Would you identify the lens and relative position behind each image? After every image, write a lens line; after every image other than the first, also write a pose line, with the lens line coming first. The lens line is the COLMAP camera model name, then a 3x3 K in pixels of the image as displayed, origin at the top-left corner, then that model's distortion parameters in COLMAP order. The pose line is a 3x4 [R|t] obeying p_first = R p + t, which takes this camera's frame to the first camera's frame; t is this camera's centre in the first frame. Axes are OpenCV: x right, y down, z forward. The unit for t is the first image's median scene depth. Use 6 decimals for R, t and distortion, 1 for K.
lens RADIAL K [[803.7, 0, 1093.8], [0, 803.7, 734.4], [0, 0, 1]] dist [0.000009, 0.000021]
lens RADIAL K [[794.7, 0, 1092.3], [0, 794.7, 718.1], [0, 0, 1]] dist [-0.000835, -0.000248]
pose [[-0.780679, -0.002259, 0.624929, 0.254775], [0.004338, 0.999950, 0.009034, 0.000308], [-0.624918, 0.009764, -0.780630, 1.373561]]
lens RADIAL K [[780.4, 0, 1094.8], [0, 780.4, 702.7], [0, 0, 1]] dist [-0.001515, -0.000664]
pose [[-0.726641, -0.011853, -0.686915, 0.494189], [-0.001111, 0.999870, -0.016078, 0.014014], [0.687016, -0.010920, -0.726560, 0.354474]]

+ + + + +

Work order: Rewrite the records above, substituting "relative pose" for "relative position" and keeping every other word and number the same.

Result of this task:
Would you identify the lens and relative pose behind each image? After every image, write a lens line; after every image other than the first, also write a pose line, with the lens line coming first. The lens line is the COLMAP camera model name, then a 3x3 K in pixels of the image as displayed, origin at the top-left corner, then that model's distortion parameters in COLMAP order. The pose line is a 3x4 [R|t] obeying p_first = R p + t, which takes this camera's frame to the first camera's frame; t is this camera's centre in the first frame. Axes are OpenCV: x right, y down, z forward. The unit for t is the first image's median scene depth. Use 6 decimals for R, t and distortion, 1 for K.
lens RADIAL K [[803.7, 0, 1093.8], [0, 803.7, 734.4], [0, 0, 1]] dist [0.000009, 0.000021]
lens RADIAL K [[794.7, 0, 1092.3], [0, 794.7, 718.1], [0, 0, 1]] dist [-0.000835, -0.000248]
pose [[-0.780679, -0.002259, 0.624929, 0.254775], [0.004338, 0.999950, 0.009034, 0.000308], [-0.624918, 0.009764, -0.780630, 1.373561]]
lens RADIAL K [[780.4, 0, 1094.8], [0, 780.4, 702.7], [0, 0, 1]] dist [-0.001515, -0.000664]
pose [[-0.726641, -0.011853, -0.686915, 0.494189], [-0.001111, 0.999870, -0.016078, 0.014014], [0.687016, -0.010920, -0.726560, 0.354474]]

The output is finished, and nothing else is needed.